Barclays is to shut down the controversial tax planning division that helped
clients dodge millions of pounds of taxes as it tries to restore its shattered
The closure of Structured Capital Markets will be one part of a root and branch review of the bank's operations to be unveiled by new chief executive Antony Jenkins.
The division set up tangled schemes to help clients avoid millions in taxes in Britain and elsewhere. Last week, former Tory Chancellor Lord Lawson, a member of the Parliamentary Commission into Banking Standards, slammed the Barclays' operation, saying: "This was industrial scale tax avoidance."
Jenkins will admit the division's activities were unacceptable when he unveils his strategic review on Tuesday.
"There are some areas that relied on sophisticated and complex structures, where transactions were carried out with the primary objective of accessing the tax benefits. Although this was legal, going forward such activity is incompatible with our purpose. We will not engage in it again," he will say.
Under the strategic review, Jenkins has divided the bank's operations into about 75 activities, each of which has been analysed to see whether it is damaging to the bank's reputation and how much it contributes to profits.
The tax planning business is likely to be just one of several activities to be scrapped because they fail one or both tests.
In what will be seen as an attempt to break with the bank's recent toxic past, Jenkins will say: "We get it. The old ways weren't the right way to behave nor did they deliver the right results -- for banks themselves or for wider society.

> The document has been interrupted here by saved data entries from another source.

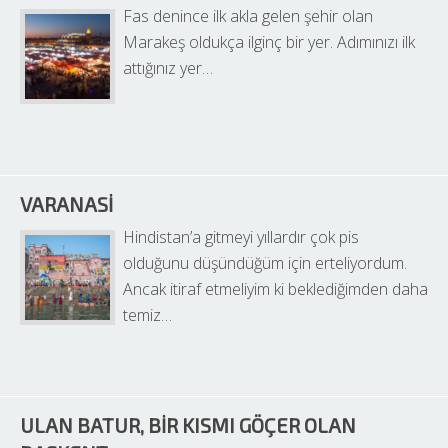
Fas denince ilk akla gelen şehir olan 
Marakeş oldukça ilginç bir yer. Adımınızı ilk 
attığınız yer…
VARANASI
Hindistan’a gitmeyi yıllardır çok pis 
olduğunu düşündüğüm için erteliyordum. 
Ancak itiraf etmeliyim ki beklediğimden daha 
temiz…
ULAN BATUR, BIR KISMI GÖÇER OLAN 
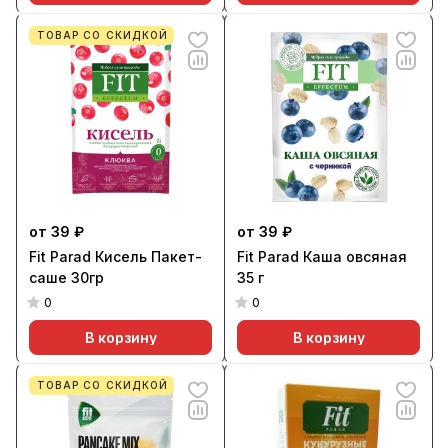
ТОВАР СО СКИДКОЙ
от 39 ₽
от 39 ₽
Fit Parad Кисель Пакет-
Fit Parad Каша овсяная
саше 30гр
35 г
0
0
В корзину
В корзину
ТОВАР СО СКИДКОЙ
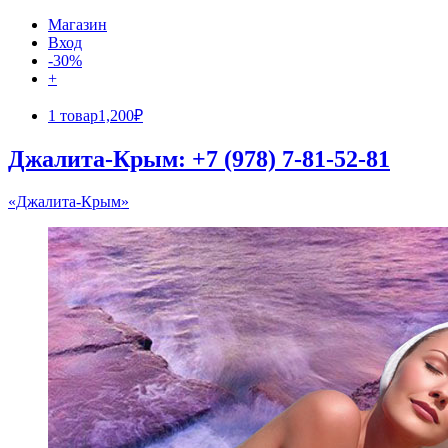
Магазин
Вход
-30%
+
1 товар
1,200₽
Джалита-Крым: +7 (978) 7-81-52-81
«Джалита-Крым»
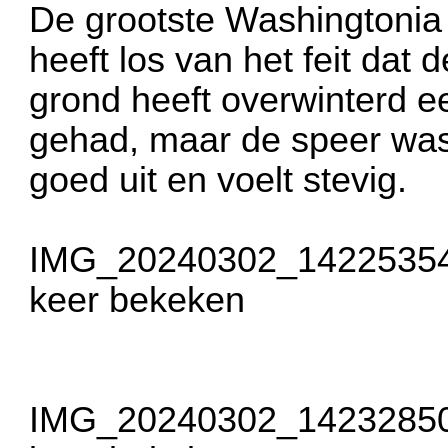
De grootste Washingtonia 
heeft los van het feit dat 
grond heeft overwinterd 
gehad, maar de speer was
goed uit en voelt stevig.
IMG_20240302_142253540
keer bekeken
IMG_20240302_142328504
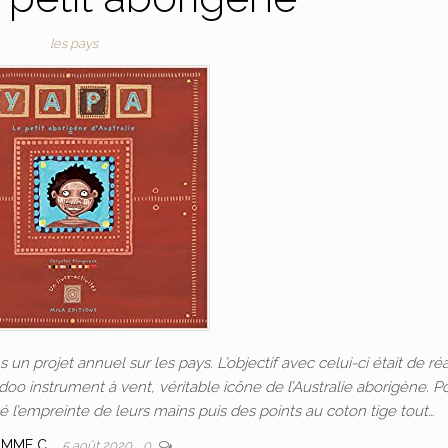
les pays
 un projet annuel sur les pays. L’objectif avec celui-ci était de réa
oo instrument à vent, véritable icône de l’Australie aborigène. P
é l’empreinte de leurs mains puis des points au coton tige tout…
r
MME C.
5 août 2020
0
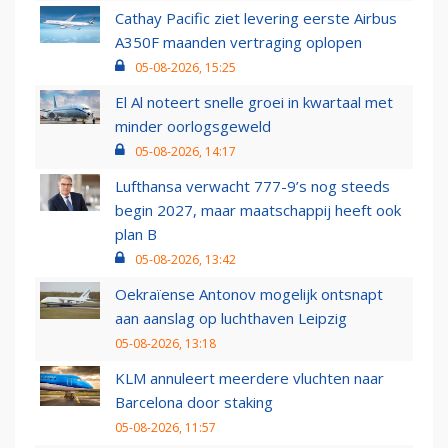
Cathay Pacific ziet levering eerste Airbus
A350F maanden vertraging oplopen
05-08-2026, 15:25
El Al noteert snelle groei in kwartaal met
minder oorlogsgeweld
05-08-2026, 14:17
Lufthansa verwacht 777-9’s nog steeds
begin 2027, maar maatschappij heeft ook
plan B
05-08-2026, 13:42
Oekraïense Antonov mogelijk ontsnapt
aan aanslag op luchthaven Leipzig
05-08-2026, 13:18
KLM annuleert meerdere vluchten naar
Barcelona door staking
05-08-2026, 11:57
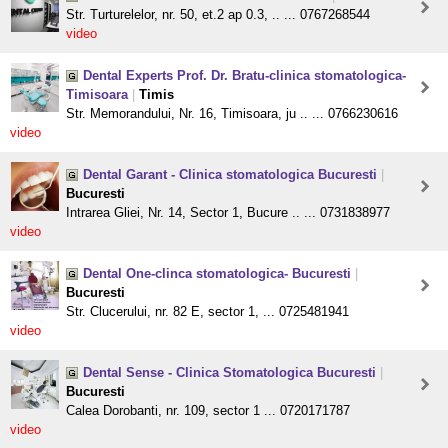
Str. Turturelelor, nr. 50, et.2 ap 0.3, .. ... 0767268544
video
Dental Experts Prof. Dr. Bratu-clinica stomatologica-
Timisoara
|
Timis
Str. Memorandului, Nr. 16, Timisoara, ju .. ... 0766230616
video
Dental Garant - Clinica stomatologica Bucuresti
|
Bucuresti
Intrarea Gliei, Nr. 14, Sector 1, Bucure .. ... 0731838977
video
Dental One-clinca stomatologica- Bucuresti
|
Bucuresti
Str. Clucerului, nr. 82 E, sector 1, ... 0725481941
video
Dental Sense - Clinica Stomatologica Bucuresti
|
Bucuresti
Calea Dorobanti, nr. 109, sector 1 ... 0720171787
video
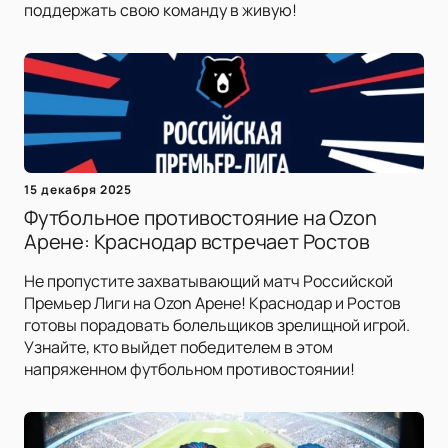
поддержать свою команду в живую!
15 декабря 2025
Футбольное противостояние на Ozon
Арене: Краснодар встречает Ростов
Не пропустите захватывающий матч Российской
Премьер Лиги на Ozon Арене! Краснодар и Ростов
готовы порадовать болельщиков зрелищной игрой.
Узнайте, кто выйдет победителем в этом
напряженном футбольном противостоянии!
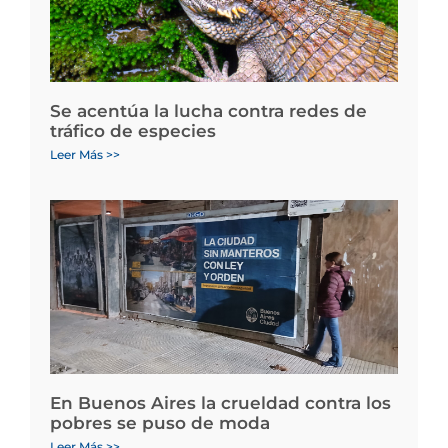
Se acentúa la lucha contra redes de
tráfico de especies
Leer Más >>
En Buenos Aires la crueldad contra los
pobres se puso de moda
Leer Más >>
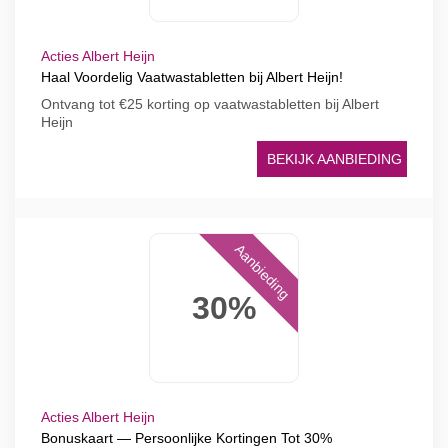
Acties Albert Heijn
Haal Voordelig Vaatwastabletten bij Albert Heijn!
Ontvang tot €25 korting op vaatwastabletten bij Albert
Heijn
BEKIJK AANBIEDING
Aanbieding
30%
Acties Albert Heijn
Bonuskaart — Persoonlijke Kortingen Tot 30%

"There must be a new approach for a new era in banking. Banks that fail to change will become failing banks."
The bank will signal a drop in bonus payments to staff from last year's pounds sterling 2.1 billion. Investment bankers' pay is likely to be cut by up to 20 per cent and several thousand job cuts are also expected.
However, Jenkins has made it clear that Barclays will continue to be a universal bank offering retail and investment banking services, though new regulations will force it and others to impose a ring-fence between retail and other banking business.
The review will be accompanied by Barclays' financial results for 2012. Underlying profits are expected to be about pounds sterling 7.2 billion, up from pounds sterling 5.6 billion the previous year. However, the final profit figure will be hit by compensation payouts for mis-selling payment protection insurance and complex interest rate-hedging products to small businesses.
The bank has already announced that its 2012 results will include pounds sterling 2.45 billion set aside for these mis-selling scandals.
The bottom line will also be hit by an adjustment because of the rising market value of Barclays' debts. Although amounting to a pounds sterling 4 billion knock to reported profits, the figure does not represent the cash cost to the bank and is widely regarded as an oddity of the accounting rules that has affected all banks in recent years.
Jenkins took over as chief executive in the autumn after his predecessor Bob Diamond was driven from office during the Libor rigging scandal.
The Libor case, in which Barclays traders were found to have tried to rig the London Interbank Lending Rate cost it pounds sterling 290 million in fines.